GRAZIERS who implement land management practices that are environmentally friendly are also more profitable, a new study claims.
James Cook University scientists teamed up with the Department of Agriculture and Fisheries to undertake the study, which examined the effect of heavy, moderate, and variable stocking rates on farms in North Queensland.
JCU’s Professor Lin Schwarzkopf said livestock grazing was the most dominant land use in Northern Australia, covering 1.5 million square kilometres of tropical savannas.
The three year study was spent analysing stocking rates against land condition, profitability, reptile abundance and species richness.

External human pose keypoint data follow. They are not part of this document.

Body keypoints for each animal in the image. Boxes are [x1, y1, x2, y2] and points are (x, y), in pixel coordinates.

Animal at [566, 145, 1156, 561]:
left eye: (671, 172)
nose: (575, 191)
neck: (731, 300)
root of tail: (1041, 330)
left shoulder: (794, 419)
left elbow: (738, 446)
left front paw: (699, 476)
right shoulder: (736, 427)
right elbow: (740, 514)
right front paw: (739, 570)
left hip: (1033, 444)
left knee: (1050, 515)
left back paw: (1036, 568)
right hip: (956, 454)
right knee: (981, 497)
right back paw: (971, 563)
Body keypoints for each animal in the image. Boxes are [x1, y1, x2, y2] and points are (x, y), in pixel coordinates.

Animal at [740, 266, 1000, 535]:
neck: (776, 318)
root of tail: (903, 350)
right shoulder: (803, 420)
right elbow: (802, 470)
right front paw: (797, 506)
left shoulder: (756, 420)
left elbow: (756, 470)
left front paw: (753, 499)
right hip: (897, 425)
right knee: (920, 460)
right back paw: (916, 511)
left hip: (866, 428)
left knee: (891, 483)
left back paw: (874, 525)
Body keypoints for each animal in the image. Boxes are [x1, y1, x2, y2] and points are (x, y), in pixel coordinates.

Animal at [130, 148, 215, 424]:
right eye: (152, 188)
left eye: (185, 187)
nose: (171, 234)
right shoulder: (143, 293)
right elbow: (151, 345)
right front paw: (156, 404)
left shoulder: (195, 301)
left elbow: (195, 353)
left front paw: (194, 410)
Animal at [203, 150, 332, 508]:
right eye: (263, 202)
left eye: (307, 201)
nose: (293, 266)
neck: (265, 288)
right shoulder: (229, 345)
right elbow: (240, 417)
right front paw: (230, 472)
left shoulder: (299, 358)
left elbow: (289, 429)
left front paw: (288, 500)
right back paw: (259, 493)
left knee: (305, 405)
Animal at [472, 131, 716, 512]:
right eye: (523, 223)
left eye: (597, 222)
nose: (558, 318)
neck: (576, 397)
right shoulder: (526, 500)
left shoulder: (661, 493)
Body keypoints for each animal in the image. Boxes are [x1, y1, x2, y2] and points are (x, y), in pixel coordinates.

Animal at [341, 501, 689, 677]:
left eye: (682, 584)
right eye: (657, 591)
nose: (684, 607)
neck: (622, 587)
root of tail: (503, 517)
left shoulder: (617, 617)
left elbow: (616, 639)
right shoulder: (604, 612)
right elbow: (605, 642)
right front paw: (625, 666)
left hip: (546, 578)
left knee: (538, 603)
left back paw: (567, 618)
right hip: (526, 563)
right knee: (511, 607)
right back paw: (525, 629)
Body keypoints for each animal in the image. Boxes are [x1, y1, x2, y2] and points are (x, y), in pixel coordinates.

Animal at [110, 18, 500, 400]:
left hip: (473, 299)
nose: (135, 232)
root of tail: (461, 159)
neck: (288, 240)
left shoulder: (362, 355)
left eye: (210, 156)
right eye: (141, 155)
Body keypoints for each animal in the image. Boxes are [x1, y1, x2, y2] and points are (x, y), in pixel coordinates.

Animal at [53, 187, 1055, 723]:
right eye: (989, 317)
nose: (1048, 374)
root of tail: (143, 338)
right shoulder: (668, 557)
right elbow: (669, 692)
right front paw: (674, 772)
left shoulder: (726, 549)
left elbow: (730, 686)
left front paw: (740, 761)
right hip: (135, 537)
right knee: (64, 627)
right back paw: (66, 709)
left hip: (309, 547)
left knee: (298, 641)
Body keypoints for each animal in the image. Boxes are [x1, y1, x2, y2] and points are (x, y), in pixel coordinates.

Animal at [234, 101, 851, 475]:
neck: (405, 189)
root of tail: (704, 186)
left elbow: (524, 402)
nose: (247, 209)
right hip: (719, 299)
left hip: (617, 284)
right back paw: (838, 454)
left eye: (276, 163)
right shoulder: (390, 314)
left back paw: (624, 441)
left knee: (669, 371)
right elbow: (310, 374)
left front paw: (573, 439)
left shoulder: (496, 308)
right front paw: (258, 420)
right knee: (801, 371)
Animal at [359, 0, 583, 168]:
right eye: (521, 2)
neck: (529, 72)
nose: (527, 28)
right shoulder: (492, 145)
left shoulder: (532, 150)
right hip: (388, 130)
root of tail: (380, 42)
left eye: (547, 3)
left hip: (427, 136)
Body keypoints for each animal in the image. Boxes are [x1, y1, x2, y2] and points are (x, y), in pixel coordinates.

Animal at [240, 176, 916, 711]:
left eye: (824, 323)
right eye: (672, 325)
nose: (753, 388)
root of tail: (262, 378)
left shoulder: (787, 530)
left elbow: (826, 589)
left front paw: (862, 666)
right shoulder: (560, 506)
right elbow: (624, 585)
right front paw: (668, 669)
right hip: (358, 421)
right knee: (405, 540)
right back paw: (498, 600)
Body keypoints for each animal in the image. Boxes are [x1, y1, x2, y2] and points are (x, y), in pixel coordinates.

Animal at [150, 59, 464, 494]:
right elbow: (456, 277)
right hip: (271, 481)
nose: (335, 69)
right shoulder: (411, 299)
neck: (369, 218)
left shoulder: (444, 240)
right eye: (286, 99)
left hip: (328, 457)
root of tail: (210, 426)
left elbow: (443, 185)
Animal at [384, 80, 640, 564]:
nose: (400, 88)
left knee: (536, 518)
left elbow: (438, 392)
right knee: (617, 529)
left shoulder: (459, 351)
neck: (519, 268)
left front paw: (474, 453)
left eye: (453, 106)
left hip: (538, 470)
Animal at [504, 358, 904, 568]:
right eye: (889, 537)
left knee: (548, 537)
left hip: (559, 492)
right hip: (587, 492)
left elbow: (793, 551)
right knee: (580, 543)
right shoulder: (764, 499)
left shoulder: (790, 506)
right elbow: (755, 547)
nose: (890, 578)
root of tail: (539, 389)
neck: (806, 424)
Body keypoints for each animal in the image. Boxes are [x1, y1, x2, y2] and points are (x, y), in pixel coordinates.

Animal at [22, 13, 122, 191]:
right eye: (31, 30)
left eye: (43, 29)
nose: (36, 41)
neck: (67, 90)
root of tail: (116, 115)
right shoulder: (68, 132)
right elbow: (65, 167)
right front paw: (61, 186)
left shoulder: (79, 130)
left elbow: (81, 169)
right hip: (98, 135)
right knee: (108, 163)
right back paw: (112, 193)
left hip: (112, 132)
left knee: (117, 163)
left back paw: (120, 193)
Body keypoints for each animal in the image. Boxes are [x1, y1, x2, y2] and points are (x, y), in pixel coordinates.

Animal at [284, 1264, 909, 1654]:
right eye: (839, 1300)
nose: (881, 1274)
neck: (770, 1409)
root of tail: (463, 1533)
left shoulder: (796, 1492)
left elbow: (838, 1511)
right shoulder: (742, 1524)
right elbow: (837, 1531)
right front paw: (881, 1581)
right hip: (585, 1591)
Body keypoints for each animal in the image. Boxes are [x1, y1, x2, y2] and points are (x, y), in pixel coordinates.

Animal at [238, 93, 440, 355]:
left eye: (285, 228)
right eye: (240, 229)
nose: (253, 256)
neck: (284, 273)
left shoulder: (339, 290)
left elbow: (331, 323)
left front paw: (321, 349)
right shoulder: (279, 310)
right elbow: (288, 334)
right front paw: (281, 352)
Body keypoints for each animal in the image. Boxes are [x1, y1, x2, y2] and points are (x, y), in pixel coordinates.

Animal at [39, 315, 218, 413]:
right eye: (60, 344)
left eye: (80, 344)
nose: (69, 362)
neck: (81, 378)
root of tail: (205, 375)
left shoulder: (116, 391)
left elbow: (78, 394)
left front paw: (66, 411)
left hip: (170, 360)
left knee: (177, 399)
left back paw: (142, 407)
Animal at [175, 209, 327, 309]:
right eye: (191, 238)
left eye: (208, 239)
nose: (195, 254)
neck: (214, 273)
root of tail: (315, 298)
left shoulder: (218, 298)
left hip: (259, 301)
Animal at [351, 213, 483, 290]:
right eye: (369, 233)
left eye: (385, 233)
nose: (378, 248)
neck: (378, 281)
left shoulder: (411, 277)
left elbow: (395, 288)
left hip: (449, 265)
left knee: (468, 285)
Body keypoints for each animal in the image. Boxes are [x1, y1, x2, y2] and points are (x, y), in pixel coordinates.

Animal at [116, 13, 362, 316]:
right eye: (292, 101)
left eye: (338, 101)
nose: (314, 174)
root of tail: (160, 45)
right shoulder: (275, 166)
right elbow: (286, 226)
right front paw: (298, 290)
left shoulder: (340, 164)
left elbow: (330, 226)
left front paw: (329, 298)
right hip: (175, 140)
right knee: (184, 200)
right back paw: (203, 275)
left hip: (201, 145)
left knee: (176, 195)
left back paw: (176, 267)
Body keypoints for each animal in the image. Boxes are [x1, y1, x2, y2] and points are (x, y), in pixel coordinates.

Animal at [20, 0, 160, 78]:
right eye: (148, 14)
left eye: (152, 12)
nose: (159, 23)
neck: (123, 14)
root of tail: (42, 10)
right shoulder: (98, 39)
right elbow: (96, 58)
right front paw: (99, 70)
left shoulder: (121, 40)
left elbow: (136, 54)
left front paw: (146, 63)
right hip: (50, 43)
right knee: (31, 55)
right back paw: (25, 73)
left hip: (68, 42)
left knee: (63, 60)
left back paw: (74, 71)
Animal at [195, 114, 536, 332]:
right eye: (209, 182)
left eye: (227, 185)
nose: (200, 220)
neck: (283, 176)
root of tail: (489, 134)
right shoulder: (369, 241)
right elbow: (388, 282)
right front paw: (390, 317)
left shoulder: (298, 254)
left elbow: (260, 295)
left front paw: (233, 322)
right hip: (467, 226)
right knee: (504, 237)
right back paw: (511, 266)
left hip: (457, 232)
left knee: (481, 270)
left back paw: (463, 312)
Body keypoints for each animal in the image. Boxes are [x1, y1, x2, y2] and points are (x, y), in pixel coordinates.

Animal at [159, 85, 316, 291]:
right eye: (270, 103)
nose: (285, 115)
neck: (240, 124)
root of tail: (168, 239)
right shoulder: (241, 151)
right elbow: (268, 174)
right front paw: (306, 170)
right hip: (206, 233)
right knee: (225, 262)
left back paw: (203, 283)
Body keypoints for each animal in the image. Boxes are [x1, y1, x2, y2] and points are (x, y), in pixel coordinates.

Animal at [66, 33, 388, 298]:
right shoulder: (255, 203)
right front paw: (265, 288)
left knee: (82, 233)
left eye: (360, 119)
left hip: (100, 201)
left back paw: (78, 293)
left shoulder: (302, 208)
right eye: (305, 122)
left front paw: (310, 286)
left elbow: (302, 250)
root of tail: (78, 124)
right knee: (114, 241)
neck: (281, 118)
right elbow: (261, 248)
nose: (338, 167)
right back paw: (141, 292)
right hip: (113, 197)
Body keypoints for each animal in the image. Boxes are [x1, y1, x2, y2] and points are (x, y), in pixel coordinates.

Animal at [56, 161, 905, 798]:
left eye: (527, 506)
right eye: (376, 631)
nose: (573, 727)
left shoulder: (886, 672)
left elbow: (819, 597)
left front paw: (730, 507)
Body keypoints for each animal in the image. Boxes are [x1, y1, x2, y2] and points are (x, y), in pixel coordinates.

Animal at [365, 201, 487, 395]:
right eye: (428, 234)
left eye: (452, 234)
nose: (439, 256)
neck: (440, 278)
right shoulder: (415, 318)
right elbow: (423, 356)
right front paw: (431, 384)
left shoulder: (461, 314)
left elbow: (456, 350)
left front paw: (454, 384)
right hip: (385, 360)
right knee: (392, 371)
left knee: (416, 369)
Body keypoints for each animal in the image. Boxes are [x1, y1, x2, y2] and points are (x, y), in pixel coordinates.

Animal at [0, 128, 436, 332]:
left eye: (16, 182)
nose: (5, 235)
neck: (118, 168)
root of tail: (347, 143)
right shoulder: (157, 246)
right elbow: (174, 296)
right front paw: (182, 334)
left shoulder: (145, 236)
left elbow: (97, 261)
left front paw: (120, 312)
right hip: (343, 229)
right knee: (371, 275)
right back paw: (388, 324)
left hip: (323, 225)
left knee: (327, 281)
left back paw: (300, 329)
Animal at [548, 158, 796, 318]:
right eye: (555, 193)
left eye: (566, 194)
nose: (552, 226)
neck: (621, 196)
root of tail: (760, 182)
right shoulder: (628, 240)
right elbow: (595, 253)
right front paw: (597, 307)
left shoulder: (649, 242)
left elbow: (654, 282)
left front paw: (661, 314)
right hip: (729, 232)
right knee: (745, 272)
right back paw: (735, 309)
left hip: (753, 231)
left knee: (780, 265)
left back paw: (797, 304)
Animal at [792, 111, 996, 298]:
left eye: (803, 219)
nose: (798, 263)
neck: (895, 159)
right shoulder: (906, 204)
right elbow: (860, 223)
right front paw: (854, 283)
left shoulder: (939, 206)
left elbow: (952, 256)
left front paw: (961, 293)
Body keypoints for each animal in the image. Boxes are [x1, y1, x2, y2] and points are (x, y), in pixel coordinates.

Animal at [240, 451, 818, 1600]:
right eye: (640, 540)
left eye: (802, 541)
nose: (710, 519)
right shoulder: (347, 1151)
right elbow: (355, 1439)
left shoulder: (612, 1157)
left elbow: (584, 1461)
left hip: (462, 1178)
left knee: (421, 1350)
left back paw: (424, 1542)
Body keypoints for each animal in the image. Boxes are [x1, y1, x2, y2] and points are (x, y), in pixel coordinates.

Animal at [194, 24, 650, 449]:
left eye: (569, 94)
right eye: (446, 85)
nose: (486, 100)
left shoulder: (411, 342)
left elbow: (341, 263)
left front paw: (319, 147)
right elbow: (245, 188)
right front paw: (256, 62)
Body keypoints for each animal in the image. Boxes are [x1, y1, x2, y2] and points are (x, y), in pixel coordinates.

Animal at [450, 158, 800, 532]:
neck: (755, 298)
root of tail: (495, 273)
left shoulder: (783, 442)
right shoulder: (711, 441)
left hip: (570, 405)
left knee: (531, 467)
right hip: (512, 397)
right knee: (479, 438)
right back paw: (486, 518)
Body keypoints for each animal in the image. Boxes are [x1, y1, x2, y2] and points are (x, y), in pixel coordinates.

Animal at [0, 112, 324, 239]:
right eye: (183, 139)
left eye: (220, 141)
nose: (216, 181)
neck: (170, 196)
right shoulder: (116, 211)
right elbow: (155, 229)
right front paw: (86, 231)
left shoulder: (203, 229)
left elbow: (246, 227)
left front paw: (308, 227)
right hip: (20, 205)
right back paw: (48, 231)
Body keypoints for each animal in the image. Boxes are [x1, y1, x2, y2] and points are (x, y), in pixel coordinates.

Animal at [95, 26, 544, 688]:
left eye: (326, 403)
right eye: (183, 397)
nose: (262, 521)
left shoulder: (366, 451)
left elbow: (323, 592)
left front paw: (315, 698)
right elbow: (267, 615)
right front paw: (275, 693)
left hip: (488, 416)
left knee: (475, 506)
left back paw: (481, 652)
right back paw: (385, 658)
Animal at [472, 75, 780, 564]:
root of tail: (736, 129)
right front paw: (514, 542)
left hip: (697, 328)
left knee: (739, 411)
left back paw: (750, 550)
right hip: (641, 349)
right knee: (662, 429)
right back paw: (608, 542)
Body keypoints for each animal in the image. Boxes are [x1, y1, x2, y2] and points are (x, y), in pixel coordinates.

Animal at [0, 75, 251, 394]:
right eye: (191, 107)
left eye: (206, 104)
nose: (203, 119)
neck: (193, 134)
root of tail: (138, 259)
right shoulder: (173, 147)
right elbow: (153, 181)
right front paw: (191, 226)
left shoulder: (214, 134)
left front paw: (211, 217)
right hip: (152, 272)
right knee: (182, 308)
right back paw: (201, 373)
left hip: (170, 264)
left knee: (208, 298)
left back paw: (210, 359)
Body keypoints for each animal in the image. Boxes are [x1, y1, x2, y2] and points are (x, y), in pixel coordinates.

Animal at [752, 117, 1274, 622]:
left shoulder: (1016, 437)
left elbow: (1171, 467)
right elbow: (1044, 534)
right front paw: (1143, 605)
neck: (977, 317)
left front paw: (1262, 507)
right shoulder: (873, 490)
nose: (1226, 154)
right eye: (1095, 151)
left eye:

“We found that overall, reptile abundance was better with more sustainably managed approaches when compared with heavy stocking,” Prof Schwarzkopf said.
She said that profitability and land condition were also better using sustainable approaches.
“Heavy stocking negatively impacted reptiles and was also the least profitable grazing strategy over the long term, and resulted in the worst land condition.”
She said graziers with a moderate stocking rate or flexible management strategies were better able to buffer the effects of climate variability, and by practicing those approaches they experienced better economic outcomes .
Prof Schwarzkopf said the results provided crucial empirical data showing the considerable economic benefit to be gained from grazing strategies that maintain land condition and biodiversity.
She said the findings were important beyond farming.
“We need to have economically viable animal production for the grazier and maintenance of the ecological processes that support biodiversity,” Prof Schwarzkopf said.
“We measured the trade-off between conservation and production objectives, and found there wasn’t one in this system.”